Date Published: May 9, 2019
Publisher: Public Library of Science
Author(s): Everardo González-González, Jackelin Lizeth Mendoza-Ramos, Sara Cristina Pedroza, Aimé Alexandra Cuellar-Monterrubio, Alan Roberto Márquez-Ipiña, Daniel Lira-Serhan, Grissel Trujillo-de Santiago, Mario Moisés Alvarez, Rashid Ansumana.
The development of point-of-care (POC) diagnostic systems has received well-deserved attention in recent years in the scientific literature, and many experimental systems show great promise in real settings. However, in the case of an epidemic emergency (or a natural disaster), the first line of response should be based on commercially available and validated resources. Here, we compare the performance and ease of use of the miniPCR, a recently commercially available compact and portable PCR device, and a conventional thermocycler for the diagnostics of viral nucleic acids. We used both thermocyclers to detect and amplify Ebola and Zika DNA sequences of different lengths (in the range of 91 to 300 nucleotides) at different concentrations (in the range of ~50 to 4.0 x 108 DNA copies). Our results suggest that the performance of both thermocyclers is quite similar. Moreover, the portability, ease of use, and reproducibility of the miniPCR makes it a reliable alternative for point-of-care nucleic acid detection and amplification.

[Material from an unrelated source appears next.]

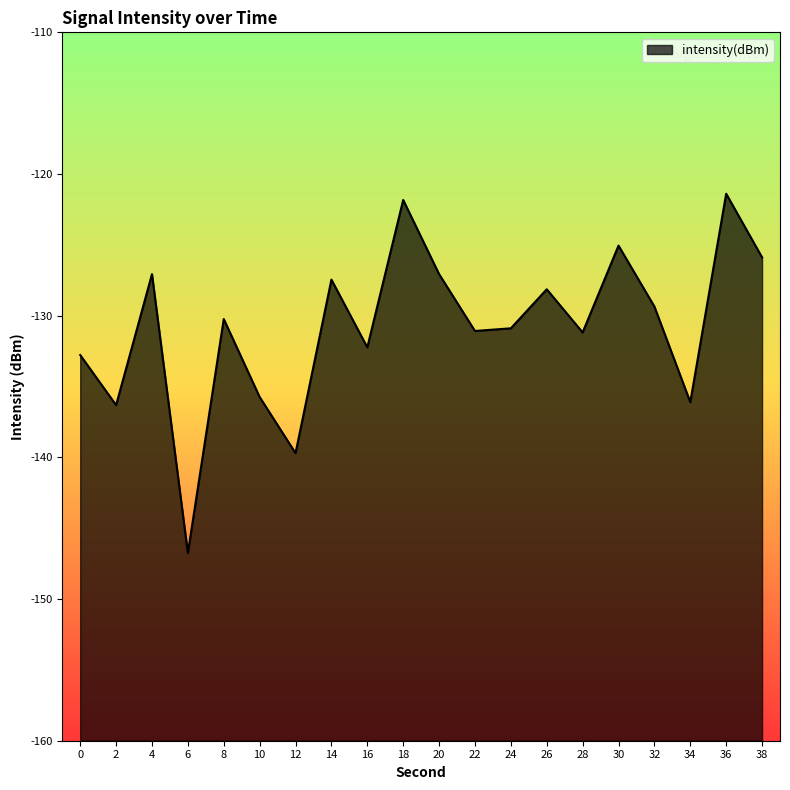

What is the average value?

-130.8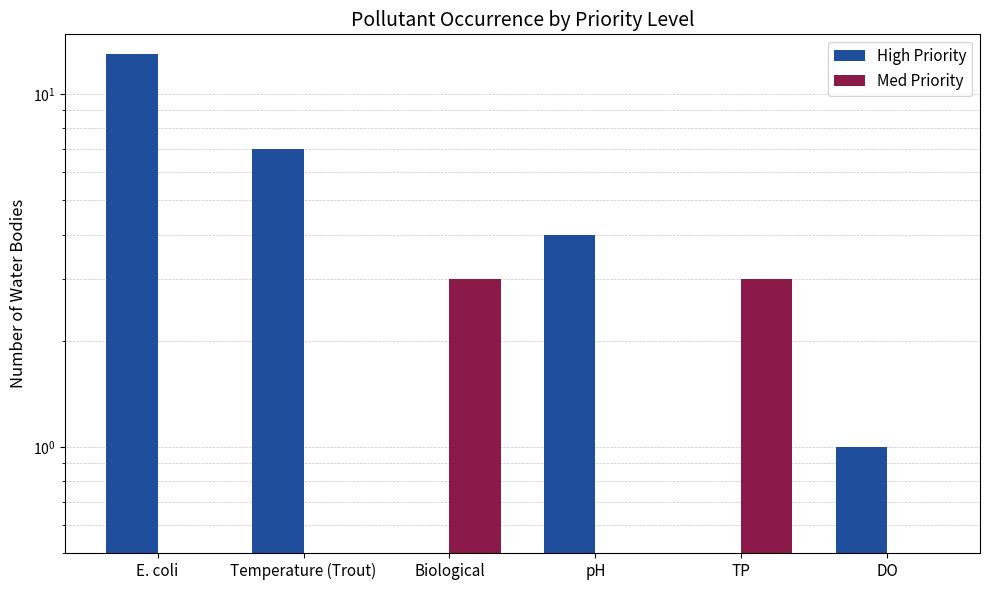

What is the value of the High Priority bar at the 1st from the left?

13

The development of cost-efficient diagnostic point of care (POC) systems for the opportune diagnosis of infectious diseases is a research niche of high relevance [1,2]. The recent pandemic/epidemic episodes associated with viral diseases (e.g., influenza epi-centered in México in 2009 [3,4], Ebola in West Africa in 2013–2015 [5–7], and Zika in Latin America and Southeast Asia in 2016 [8–10]) are tangible and cruel reminders of the need for portable, low-cost, and easy-to-use diagnostic systems that can effectively address epidemic episodes in remote or underprivileged areas [5,9,11,12].

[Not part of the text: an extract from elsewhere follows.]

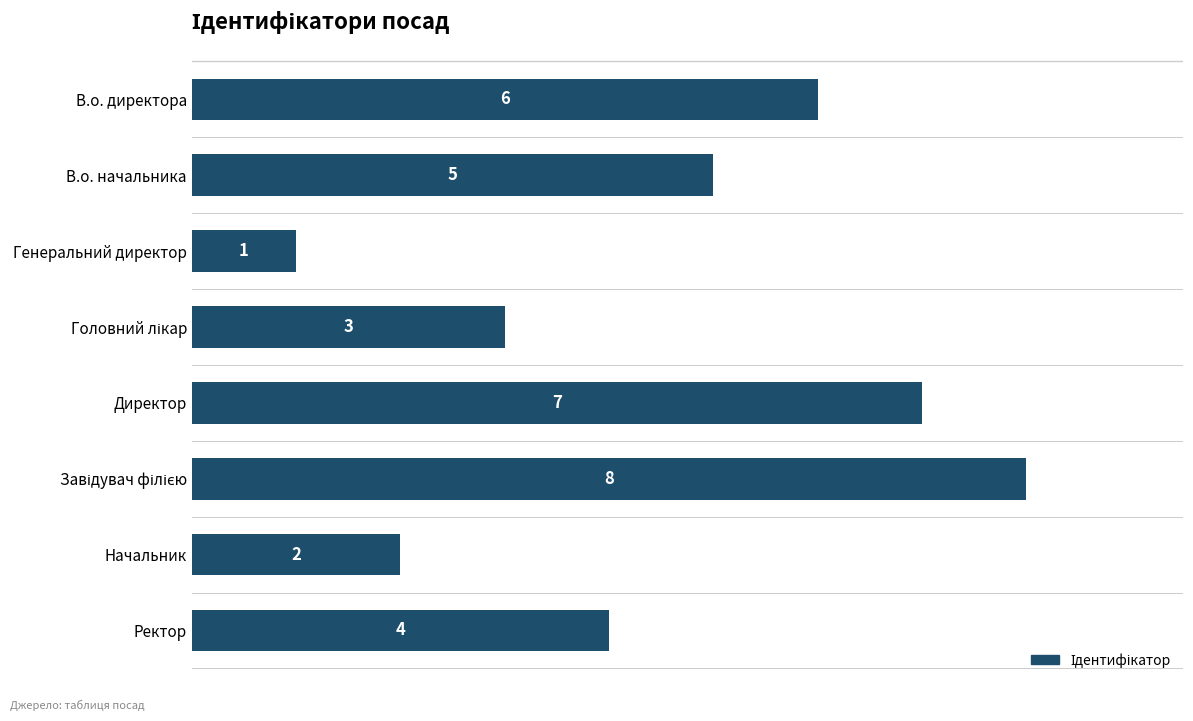

What is the sum of all values?

36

Previous epidemic episodes (for example, those related to EBOV in West Africa in 2014–2016) have proven that an actual emergency does not provide the required timeframe for testing new strategies. This is true for new therapies as well as for diagnosis. In the case of epidemic emergencies (or natural disasters), the first line of response must be based on commercially available and validated resources. Here, we compare the performance of a commercially available portable PCR unit (aimed at several markets, including POC applications) versus that of a conventional, regular-sized PCR thermocycler. The comparison was made in terms of the ability of both units to identify and amplify different synthetically designed genetic sequences of EVOB and ZIKV under the same set of experimental protocols and using the same materials and reagents (see Materials and Methods).

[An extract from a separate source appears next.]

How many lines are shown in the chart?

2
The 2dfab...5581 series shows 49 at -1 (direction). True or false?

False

The challenge of POC detection of viral threats is of paramount importance, particularly in underdeveloped regions and in emergency situations (i.e., natural disasters or epidemic outbreaks). In the context of an emergency, time is very limited (as are other resources) to do research or develop new technologies; therefore, the use of commercially available and tested technologies is an obvious first countermeasure. Our research extends the validation of the miniPCR technology to the as yet unexplored topic of detection of Ebola and Zika, and we have validated six sets of primers for Ebola and one set for Zika detection. Our results suggest that the capacity of selective amplification in a conventional thermocycler and in a miniPCR is essentially the same. The use of the miniPCR is intuitive and simple; the user can easily follow the advance of the iterative temperature cycling using a laptop. Despite its compact size, the miniPCR allows a full amplification protocol to be performed in a similar time as in a conventional thermocycler (a difference of only six minutes in a 30-cycle protocol). The mini-PCR thermocycler exhibits the essential attributes of a POC system: (a) the use of small volumes, (b) low capital cost, (c) portability, (d) and a fast, accurate, and selective response. Therefore, this already commercially available and simple nucleic acid amplification system has great potential for use in remote or underprivileged areas, in the case of natural disasters, on the battlefield, or during epidemic emergencies.